Covestro & Co, a German chemicals company located in China, plans to cut global carbon emissions in half by 2025 compared to 2005 levels. Covestro announced a deal with Datang Wuzhong New Energy in September to acquire solar electricity in northern China starting next year. 10% of the yearly demands of the current Shanghai Covestro facility are met by energy acquired at a higher price than the capacity supplied by the local grid. The agreement aims to cut carbon dioxide emissions.

Covestro established its integrated production plant and R&D center in Shanghai, PRC, twenty years ago. China has surpassed the United States as the company’s largest market, accounting for about a fifth of overall revenues. Covestro, a Chinese corporation, also exports to nations in the Pacific.

Covestro announced intentions to develop a new polymer – polyurethane elastomeric systems facility in Shanghai in November. In 2023, the new Shanghai facility is planned to open. Covestro’s high-tech materials help China achieve its carbon-neutral goals. Covestro creates low-carbon, ecologically friendly materials. Polyurethane elastomers are employed in several sectors, including solar and offshore wind generation.
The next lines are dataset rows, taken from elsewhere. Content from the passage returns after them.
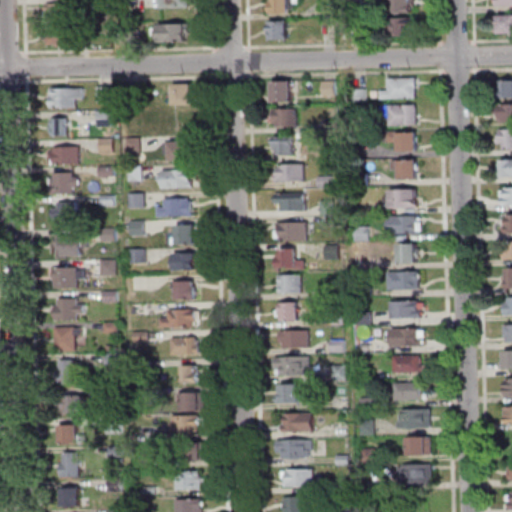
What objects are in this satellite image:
building: (502, 2)
building: (131, 3)
building: (175, 3)
building: (356, 3)
building: (504, 3)
building: (103, 4)
building: (176, 4)
building: (280, 6)
building: (283, 6)
building: (403, 6)
building: (404, 6)
building: (59, 10)
building: (62, 13)
road: (474, 23)
road: (438, 24)
building: (504, 24)
road: (213, 25)
building: (506, 25)
road: (248, 26)
building: (403, 26)
building: (406, 28)
road: (24, 29)
building: (279, 29)
building: (173, 31)
building: (280, 31)
building: (174, 34)
building: (67, 35)
building: (58, 36)
building: (132, 37)
road: (490, 42)
road: (457, 43)
road: (345, 45)
road: (230, 48)
road: (118, 51)
road: (9, 52)
road: (475, 52)
road: (439, 53)
road: (249, 58)
road: (214, 62)
road: (256, 62)
road: (26, 68)
road: (377, 73)
road: (233, 77)
road: (120, 80)
road: (10, 83)
building: (401, 88)
building: (506, 88)
building: (134, 90)
building: (283, 90)
building: (331, 90)
building: (402, 90)
building: (507, 90)
building: (283, 92)
building: (105, 93)
building: (183, 93)
building: (106, 95)
building: (183, 95)
building: (66, 96)
building: (360, 97)
building: (66, 98)
building: (505, 112)
building: (505, 113)
building: (403, 114)
building: (285, 116)
building: (399, 116)
building: (106, 117)
building: (287, 118)
building: (106, 119)
building: (59, 126)
building: (332, 127)
building: (60, 128)
building: (505, 137)
building: (406, 139)
building: (507, 139)
building: (406, 141)
building: (286, 144)
building: (108, 146)
building: (135, 146)
building: (285, 146)
building: (180, 149)
building: (179, 151)
building: (66, 154)
building: (67, 156)
building: (505, 166)
building: (407, 168)
building: (507, 169)
building: (291, 171)
building: (410, 171)
building: (107, 172)
building: (135, 174)
building: (292, 174)
building: (178, 177)
building: (178, 180)
building: (362, 181)
building: (64, 182)
building: (326, 182)
building: (65, 184)
building: (506, 195)
building: (405, 197)
building: (506, 197)
building: (137, 199)
building: (292, 200)
building: (405, 200)
building: (109, 201)
building: (138, 201)
building: (293, 203)
building: (176, 206)
building: (329, 208)
building: (178, 209)
building: (65, 212)
building: (67, 214)
building: (508, 222)
building: (334, 223)
building: (405, 223)
building: (509, 224)
building: (405, 226)
building: (139, 229)
building: (293, 230)
building: (294, 232)
building: (186, 233)
building: (110, 235)
building: (187, 235)
building: (363, 235)
building: (72, 244)
building: (70, 246)
building: (509, 249)
building: (511, 249)
building: (333, 251)
building: (410, 251)
building: (333, 253)
building: (409, 254)
road: (13, 255)
road: (237, 255)
road: (463, 255)
building: (139, 257)
building: (290, 258)
building: (186, 260)
building: (291, 261)
building: (187, 262)
building: (110, 266)
building: (110, 268)
building: (69, 276)
building: (509, 276)
building: (69, 278)
building: (405, 279)
building: (510, 279)
building: (290, 282)
building: (405, 282)
building: (292, 285)
building: (187, 289)
building: (187, 292)
road: (221, 292)
building: (365, 293)
road: (33, 294)
building: (337, 294)
building: (111, 297)
building: (508, 304)
building: (508, 307)
building: (69, 308)
building: (407, 308)
building: (70, 310)
building: (291, 310)
building: (136, 311)
building: (406, 311)
building: (291, 313)
building: (182, 317)
building: (366, 319)
building: (181, 320)
building: (340, 320)
building: (112, 328)
building: (507, 331)
building: (508, 334)
building: (407, 336)
building: (142, 337)
building: (295, 337)
building: (69, 338)
building: (407, 338)
building: (67, 340)
building: (296, 340)
building: (187, 345)
building: (186, 347)
building: (339, 348)
building: (109, 349)
building: (508, 358)
building: (112, 360)
building: (409, 362)
building: (507, 362)
building: (293, 365)
building: (409, 365)
building: (293, 367)
building: (69, 371)
building: (340, 372)
building: (68, 373)
building: (191, 373)
building: (341, 374)
building: (190, 375)
building: (368, 376)
building: (509, 386)
building: (509, 388)
building: (144, 390)
building: (409, 390)
building: (289, 392)
building: (409, 392)
building: (114, 393)
building: (290, 395)
building: (193, 401)
building: (73, 403)
building: (194, 403)
building: (369, 404)
building: (73, 405)
building: (509, 413)
building: (509, 416)
building: (414, 417)
building: (417, 420)
building: (298, 421)
building: (188, 423)
building: (300, 424)
building: (187, 425)
building: (368, 425)
building: (115, 426)
building: (368, 429)
building: (71, 433)
building: (72, 436)
road: (2, 444)
building: (420, 444)
building: (295, 448)
building: (421, 448)
building: (295, 450)
building: (200, 452)
building: (117, 453)
building: (196, 453)
building: (369, 457)
building: (146, 460)
building: (344, 461)
building: (71, 463)
building: (71, 466)
building: (510, 468)
building: (511, 471)
building: (421, 472)
building: (417, 475)
building: (300, 476)
building: (190, 479)
building: (299, 480)
building: (189, 481)
building: (116, 486)
building: (340, 488)
building: (149, 491)
building: (72, 496)
building: (71, 498)
building: (509, 499)
building: (509, 500)
building: (294, 504)
building: (190, 505)
building: (297, 505)
building: (191, 506)
building: (340, 508)
building: (117, 511)
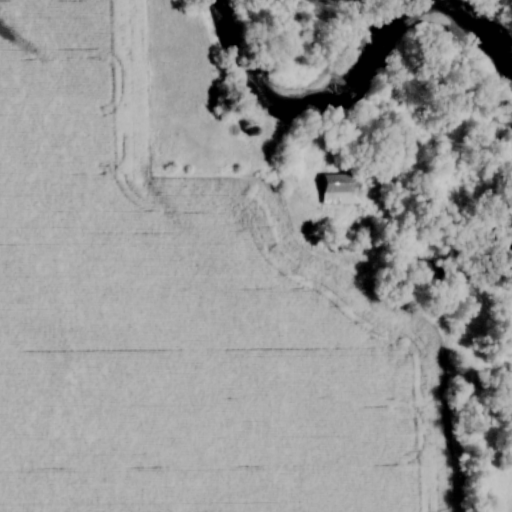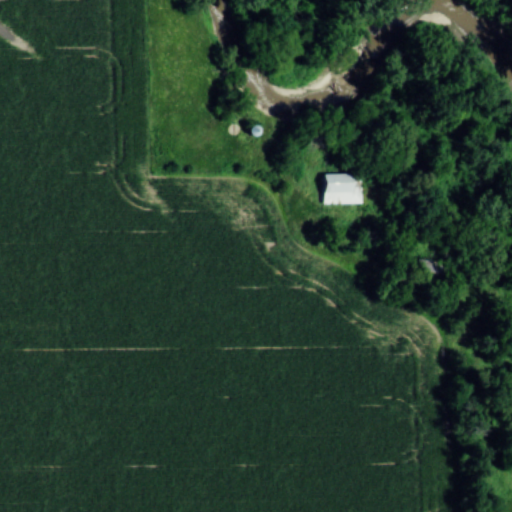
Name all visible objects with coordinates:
building: (338, 188)
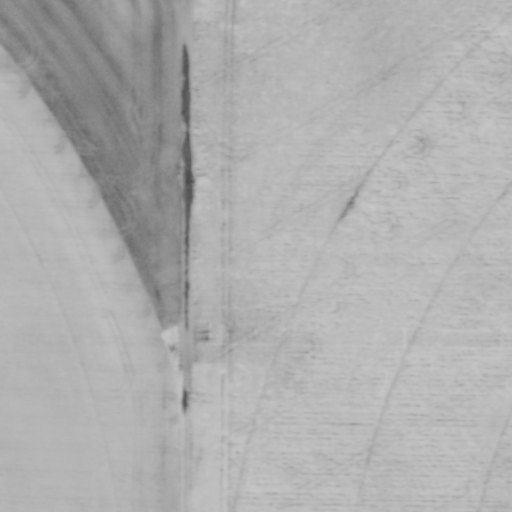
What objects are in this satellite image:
crop: (256, 256)
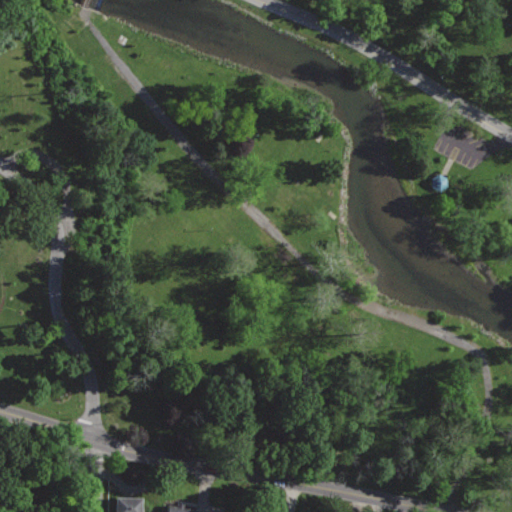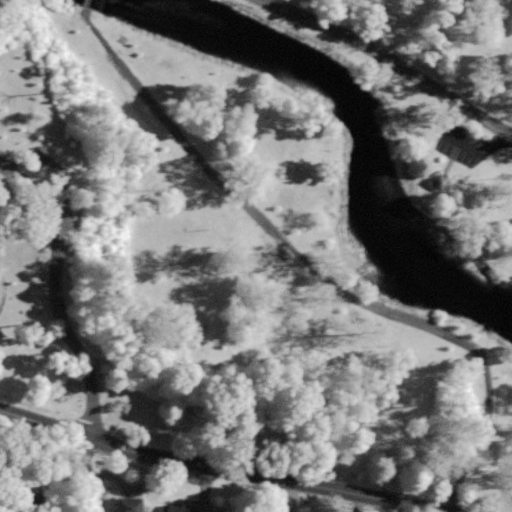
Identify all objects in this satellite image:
road: (85, 5)
road: (390, 61)
river: (358, 117)
parking lot: (465, 146)
park: (282, 231)
road: (318, 273)
road: (56, 291)
park: (37, 317)
road: (218, 470)
road: (97, 477)
building: (41, 504)
building: (125, 504)
building: (127, 504)
building: (175, 509)
building: (176, 509)
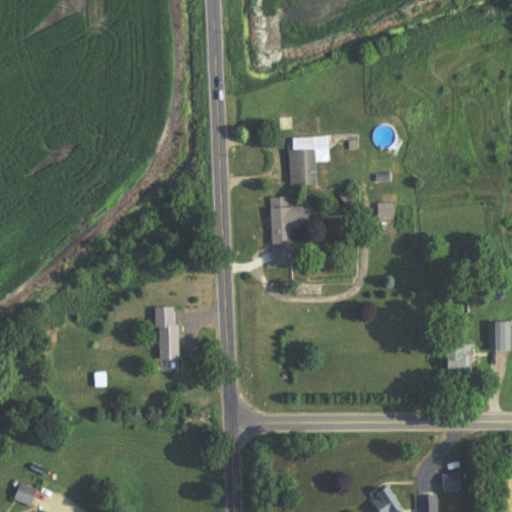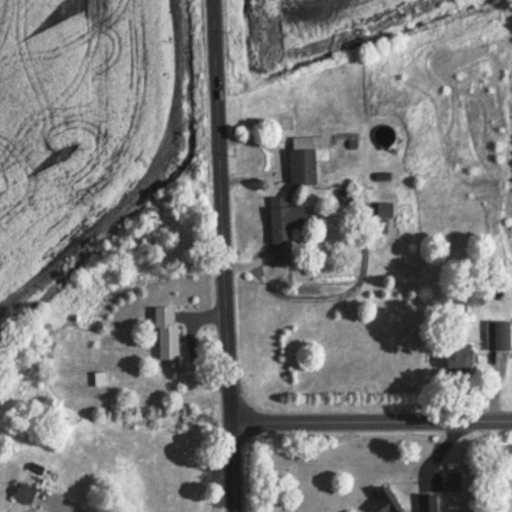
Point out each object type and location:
building: (309, 159)
building: (288, 228)
road: (226, 255)
building: (169, 334)
building: (500, 338)
building: (460, 361)
road: (373, 424)
building: (451, 484)
building: (27, 496)
building: (387, 501)
building: (428, 504)
road: (66, 509)
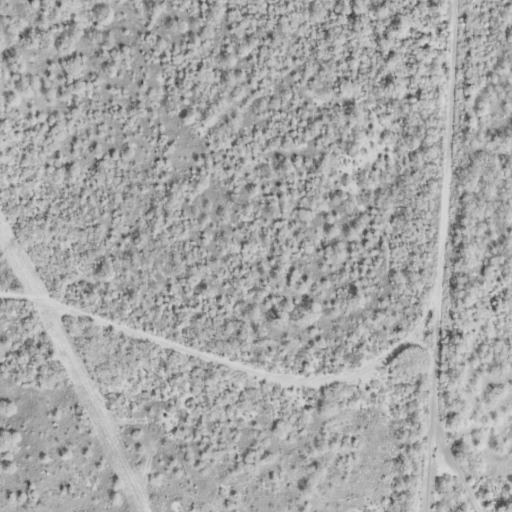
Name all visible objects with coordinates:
road: (425, 256)
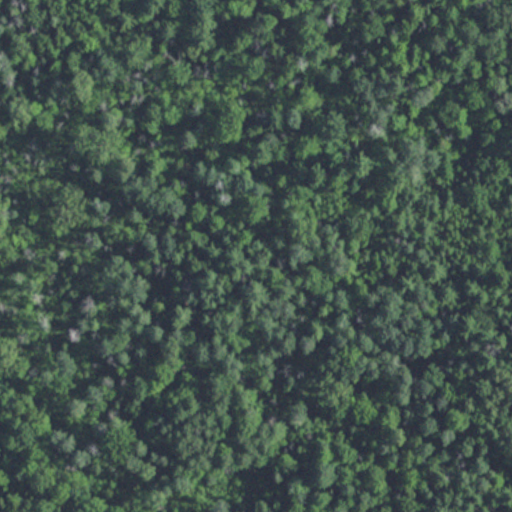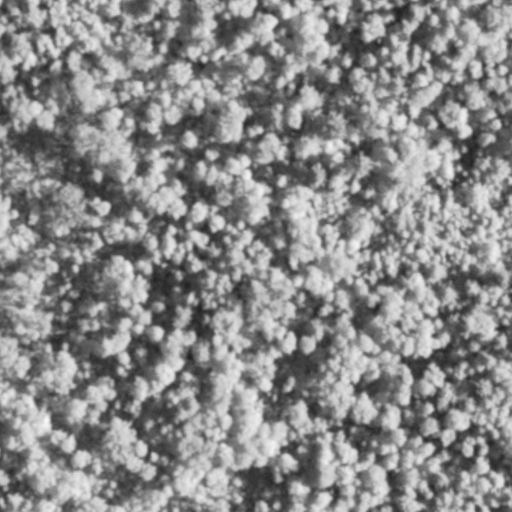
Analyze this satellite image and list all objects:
park: (255, 256)
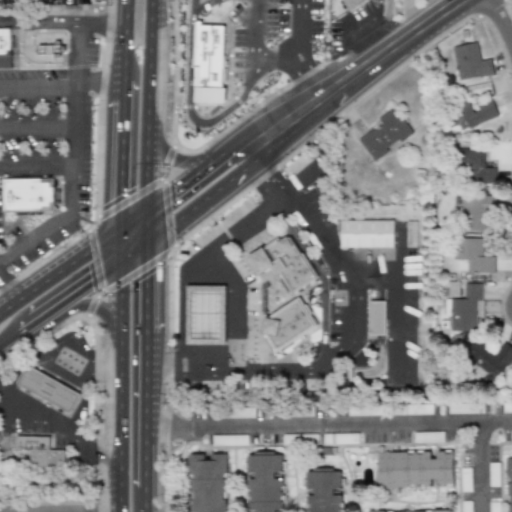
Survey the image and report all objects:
building: (349, 3)
building: (350, 3)
road: (204, 4)
road: (137, 12)
road: (68, 20)
road: (500, 28)
building: (464, 32)
road: (254, 34)
building: (4, 48)
building: (5, 48)
road: (123, 49)
road: (299, 51)
building: (209, 56)
building: (469, 60)
building: (470, 62)
building: (207, 63)
road: (148, 67)
road: (358, 70)
building: (469, 115)
building: (467, 116)
road: (202, 124)
road: (36, 127)
road: (3, 131)
building: (385, 132)
building: (384, 135)
road: (121, 153)
road: (167, 155)
road: (70, 160)
road: (145, 161)
road: (35, 165)
building: (470, 167)
road: (199, 168)
building: (476, 168)
building: (27, 195)
building: (27, 195)
road: (208, 195)
building: (475, 213)
building: (475, 213)
road: (132, 219)
road: (145, 225)
building: (366, 232)
building: (366, 234)
road: (119, 243)
road: (132, 250)
road: (206, 251)
building: (471, 256)
building: (471, 256)
building: (282, 263)
building: (283, 263)
road: (60, 269)
building: (451, 275)
road: (84, 283)
building: (452, 286)
road: (145, 287)
road: (119, 301)
road: (395, 303)
road: (89, 305)
building: (461, 305)
road: (235, 306)
building: (463, 307)
road: (41, 312)
building: (208, 313)
building: (205, 314)
building: (376, 317)
building: (377, 318)
road: (24, 323)
building: (287, 323)
building: (287, 325)
road: (8, 334)
road: (348, 339)
road: (63, 341)
building: (488, 359)
road: (120, 388)
building: (48, 389)
building: (48, 389)
building: (508, 407)
building: (463, 408)
road: (144, 410)
road: (495, 422)
road: (58, 425)
road: (355, 425)
building: (511, 436)
building: (428, 437)
building: (227, 440)
building: (327, 449)
building: (39, 450)
building: (39, 451)
building: (414, 467)
building: (413, 469)
road: (120, 472)
building: (265, 480)
building: (207, 482)
building: (207, 482)
building: (264, 482)
building: (508, 487)
building: (322, 490)
building: (323, 490)
road: (143, 500)
building: (421, 511)
building: (433, 511)
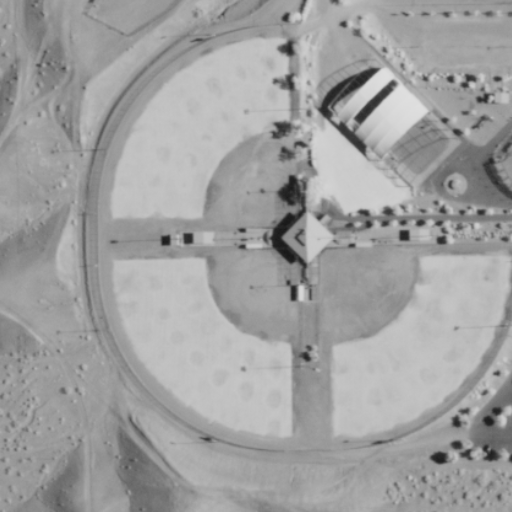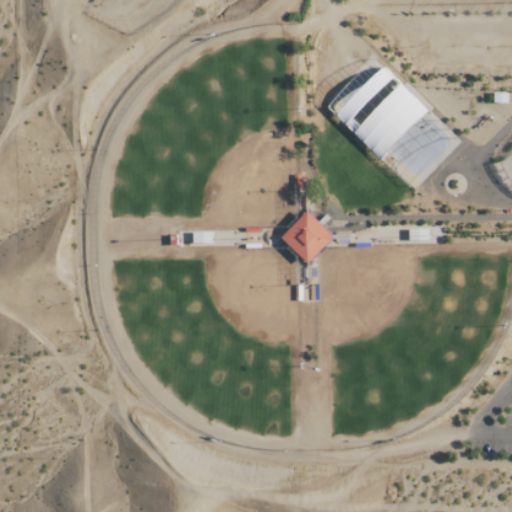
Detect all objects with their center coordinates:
building: (307, 236)
road: (484, 418)
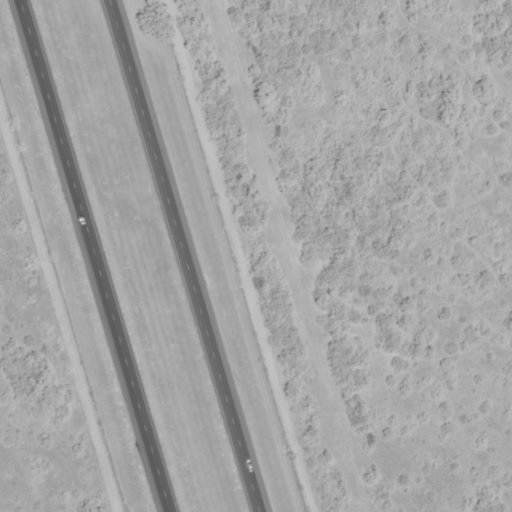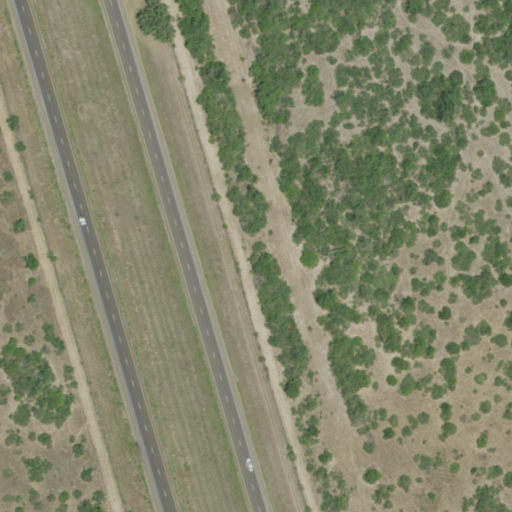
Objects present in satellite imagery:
road: (99, 256)
road: (189, 256)
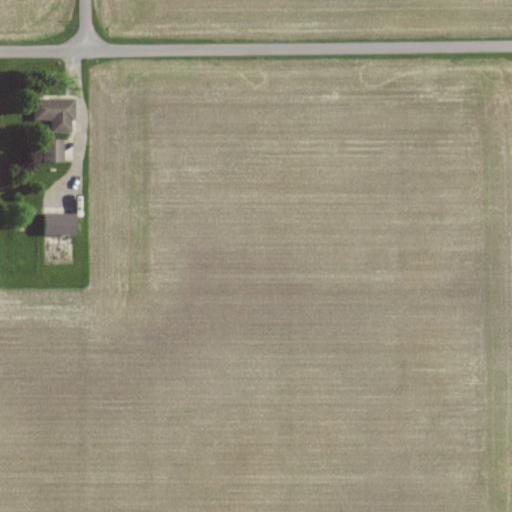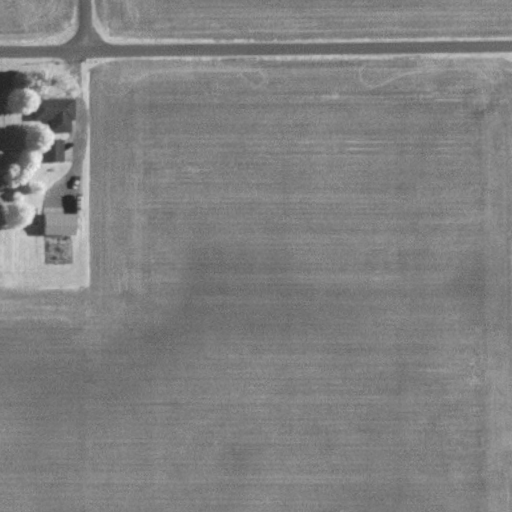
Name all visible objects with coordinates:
road: (85, 25)
road: (256, 48)
building: (55, 114)
building: (53, 151)
building: (59, 239)
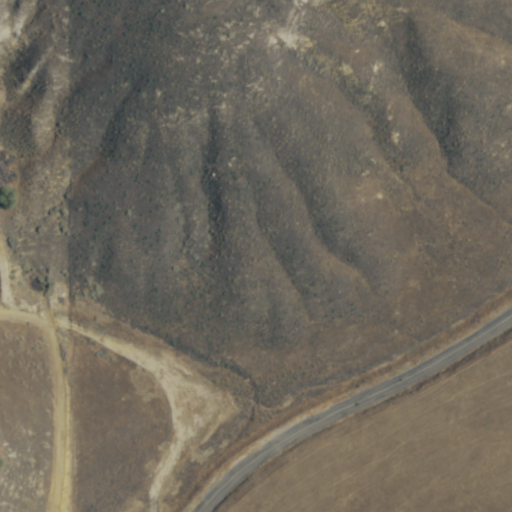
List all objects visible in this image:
road: (87, 399)
road: (351, 406)
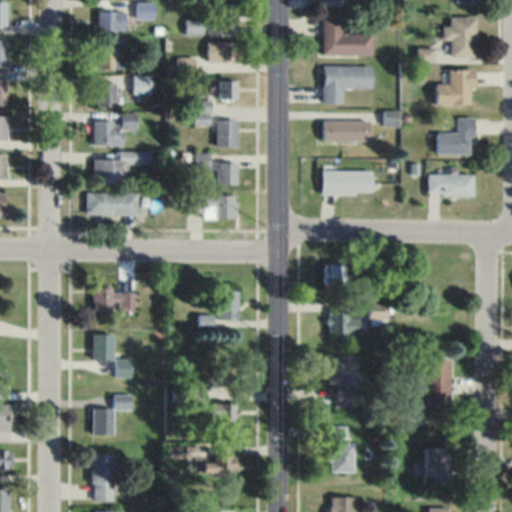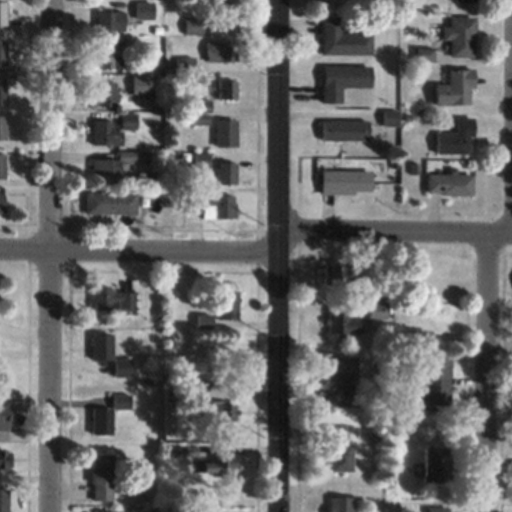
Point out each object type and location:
building: (464, 0)
building: (1, 12)
building: (225, 15)
building: (108, 19)
building: (191, 25)
building: (458, 35)
building: (341, 38)
building: (2, 50)
building: (220, 50)
building: (108, 52)
building: (342, 79)
building: (140, 83)
building: (452, 86)
building: (226, 88)
building: (2, 90)
building: (104, 92)
building: (2, 126)
building: (110, 128)
building: (344, 129)
building: (225, 131)
building: (454, 136)
building: (2, 164)
building: (116, 165)
building: (225, 172)
building: (344, 180)
building: (448, 183)
building: (1, 201)
building: (109, 202)
building: (211, 205)
road: (394, 224)
road: (138, 241)
road: (48, 256)
road: (277, 256)
building: (331, 273)
building: (380, 286)
building: (112, 299)
building: (226, 303)
building: (375, 310)
building: (341, 323)
building: (100, 345)
building: (121, 366)
road: (486, 369)
building: (341, 378)
building: (435, 383)
building: (224, 411)
building: (107, 413)
building: (4, 415)
building: (5, 456)
building: (339, 456)
building: (435, 465)
building: (100, 475)
building: (3, 499)
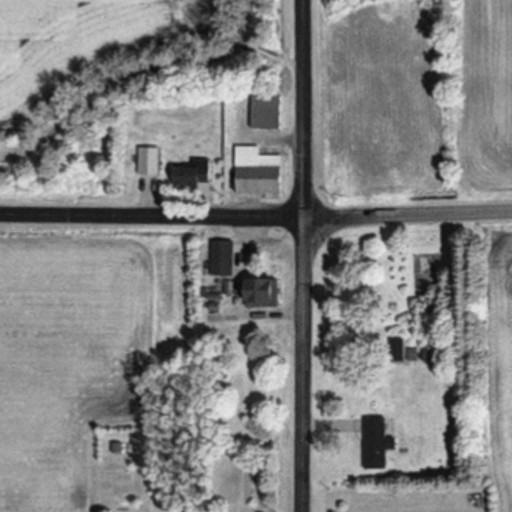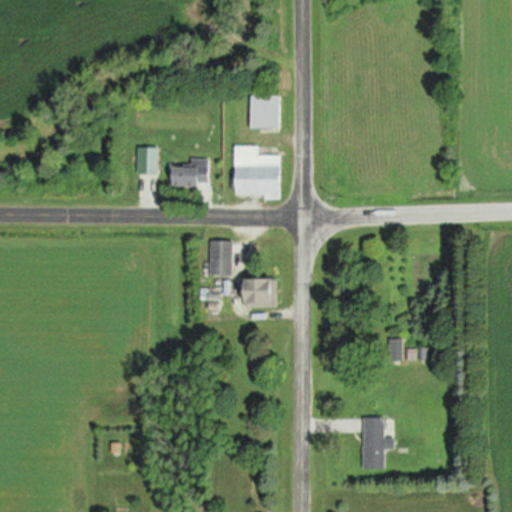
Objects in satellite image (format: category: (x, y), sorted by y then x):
building: (266, 113)
building: (148, 161)
building: (193, 174)
building: (257, 174)
road: (256, 216)
road: (303, 255)
building: (222, 259)
building: (261, 294)
building: (397, 350)
road: (327, 425)
building: (377, 444)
Covestro also provides cutting-edge solutions and technology that use carbon dioxide as a raw material to replace fossil fuels. Carbon dioxide from the atmosphere will be used as a feedstock for chemical synthesis instead of emissions. The utilization of O2 as a raw material has already become not only a Covestro research initiative but also a product that has made its way into the company’s sales divisions.

Covestro also offers environmentally friendly materials for a variety of industries, including automotive, renewable energy, electrical and electronic engineering, and green construction. Covestro provides energy-saving insulation and materials for the construction of lighter electric vehicles. Refrigerators, for example, are one of the biggest sources of greenhouse gas emissions into the environment, and Covestro rigid foams are used to insulate them.

Covestro gives special attention to product processing towards the conclusion of their life cycle, especially chemical processing. The answer can be found in chemically separating molecular chains in order to get chemical starting ingredients for a new synthesis. Covestro’s strategic projects are focused on circular economy programs in this regard. Covestro is now investing roughly one billion euros in circular economy initiatives that are expected to begin in the next ten years. It’s evident that China wants to use Covestro’s projects in its new green energy initiative.